## TASK REQUIREMENTS:
Once you reach the line containing "Notas recientes" in the entries below, write out that line and each one after it down to the line containing "Notte Bianca（ノッテビアンカ）", exactly and with nothing added.

[Stored data entries]
★ ★ ★ ★
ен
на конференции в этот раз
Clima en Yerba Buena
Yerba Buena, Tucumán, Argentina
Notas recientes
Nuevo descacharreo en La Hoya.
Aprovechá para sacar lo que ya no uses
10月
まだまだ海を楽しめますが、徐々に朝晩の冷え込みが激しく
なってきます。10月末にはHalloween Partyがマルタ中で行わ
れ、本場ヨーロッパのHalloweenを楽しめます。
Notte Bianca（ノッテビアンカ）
★ ★ ★ ★
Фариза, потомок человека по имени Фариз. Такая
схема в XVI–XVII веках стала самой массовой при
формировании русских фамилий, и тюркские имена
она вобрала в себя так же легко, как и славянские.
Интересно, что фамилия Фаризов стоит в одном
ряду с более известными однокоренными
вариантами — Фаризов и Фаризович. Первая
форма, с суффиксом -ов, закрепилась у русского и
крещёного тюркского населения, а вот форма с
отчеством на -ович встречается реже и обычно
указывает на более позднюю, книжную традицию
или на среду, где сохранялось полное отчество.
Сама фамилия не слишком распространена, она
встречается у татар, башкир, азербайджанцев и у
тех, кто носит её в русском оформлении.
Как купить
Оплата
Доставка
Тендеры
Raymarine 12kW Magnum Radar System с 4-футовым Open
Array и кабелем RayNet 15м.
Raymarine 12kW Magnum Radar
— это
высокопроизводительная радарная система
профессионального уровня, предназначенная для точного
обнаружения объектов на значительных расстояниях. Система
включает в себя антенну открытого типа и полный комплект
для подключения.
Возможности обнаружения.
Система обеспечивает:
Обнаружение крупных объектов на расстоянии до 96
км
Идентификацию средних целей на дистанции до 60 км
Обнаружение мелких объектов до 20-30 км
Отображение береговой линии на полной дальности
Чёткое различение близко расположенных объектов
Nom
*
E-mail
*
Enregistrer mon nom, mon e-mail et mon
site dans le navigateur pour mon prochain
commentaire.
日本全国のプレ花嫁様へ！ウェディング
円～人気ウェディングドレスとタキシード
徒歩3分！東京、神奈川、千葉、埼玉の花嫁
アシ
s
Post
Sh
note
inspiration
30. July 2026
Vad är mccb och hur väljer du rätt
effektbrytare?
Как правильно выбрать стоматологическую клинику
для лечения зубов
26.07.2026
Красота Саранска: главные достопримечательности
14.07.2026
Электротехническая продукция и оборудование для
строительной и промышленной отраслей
★ ★ ★ ★
## RESULT OF THE EXERCISE:
Notas recientes
Nuevo descacharreo en La Hoya.
Aprovechá para sacar lo que ya no uses
10月
まだまだ海を楽しめますが、徐々に朝晩の冷え込みが激しく
なってきます。10月末にはHalloween Partyがマルタ中で行わ
れ、本場ヨーロッパのHalloweenを楽しめます。
Notte Bianca（ノッテビアンカ）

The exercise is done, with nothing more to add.